"The force with which I had thrown him, together with my blow, had stunned him, and I would have left him in that condition had it not been for the cat—the accursed cat—that, peeping up at me from every particle of his prostrate body, egged me on to kill him. My intense admiration for his genius now manifested itself in the way in which I imitated all his movements, from the visit to the door and window, to the spitting on his palms; and with a grin—the nearest counterpart that I could get, after prodigious efforts, to the one that so fascinated me—I approached his recumbent figure, and, bending over it, removed his neckerchief. I sat and admired the gently throbbing whiteness of

his throat for some seconds, and then, with a volley of execrations at the cat, commenced my novel and by no means uninteresting work. I am afraid I bungled it sadly, for I was disturbed when in the midst of it, by the sound of scratching, the violent and frantic scratching, of some animal on the upper panels of the door. The sound flustered me, and, my hand shaking in consequence, I did not make such a neat job of it as I should have liked. However, I did my best, and at all events I killed him; and I enjoyed the supreme satisfaction of knowing that I had killed him—killed the cat. But my joy was of short duration, and I now bitterly regret my rash deed. Wherever I go in the daytime, the shadowy figure of the cat accompanies me, and at night, crouching on my bedclothes, it watches—watches me with the expression in its eyes and mouth of my would-be murderer on that memorable night."

As he concluded, for an instant, only for an instant, the shadow by his side grew clearer, and I saw the cat, saw it watching him with murder, ghastly murder lurking in its eyes. I struck a match, and, as I had anticipated, the phenomenon vanished.

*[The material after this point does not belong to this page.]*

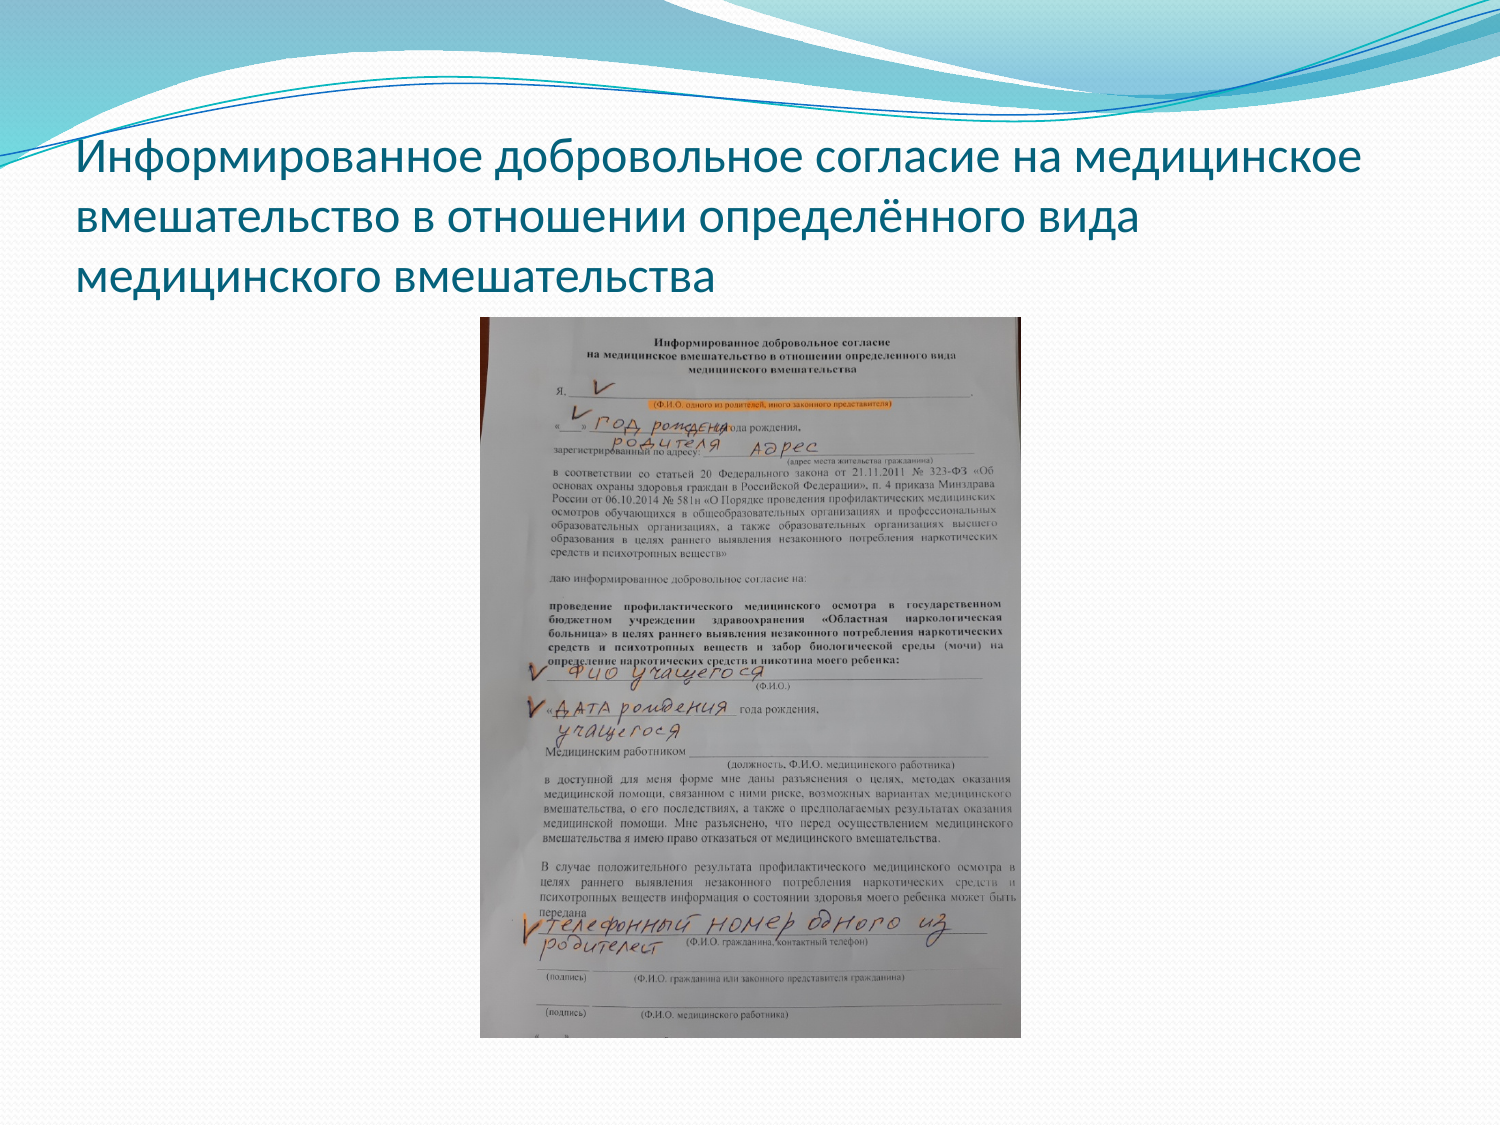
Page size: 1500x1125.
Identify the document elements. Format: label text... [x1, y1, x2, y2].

title Информированное добровольное согласие на медицинское вмешательство в отношении определённого вида медицинского вмешательства [75, 115, 1425, 303]
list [479, 317, 1021, 1038]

"It will return," the Australian said gloomily; "it always does. I shall never get rid of it!" And as I fully concurred with this statement, and had no suggestions to offer, I thanked him for his story, and wished him good night. But I did not leave him alone. He still had his cat. I saw it return to him as I passed through the doorway. Of course, I had no means of verifying his story;

it might have been true, or it might not. But there was the cat!—thoroughly objective and as perfect a specimen of a feline, occult bestiality as I have ever seen or wish to see again.

That a spirit should appear in the form of a pig need not seem remarkable when we remember that those who live foul lives, i.e. the sensual and greedy, must, after death, assume the shape that is most appropriate to them; indeed, in these circumstances, one might rather be surprised that a phantasm in the shape of a hog is not a more frequent occurrence.

There are numerous instances of hauntings by phenomena of this kind, in some cases the phantasms being wholly animal, and in other cases semi-animal.

What I have said with regard to the phantasms of dogs—namely, the difficulty, practically the impossibility, of deciding whether the manifestation is due to an elemental or to a spirit of the dead—holds good in the case of "pig" as well as every other kind of bestial phenomenon.

The phantasm in the shape of a horse I am inclined to attribute to the once actually material horse and not to elementals.

With regard to phantom birds—and there are innumerable cases of occult bird phenomena—I fancy it is otherwise, and that the majority of bird hauntings are caused either by the spirits of dead people, or by vicious forms of elementals.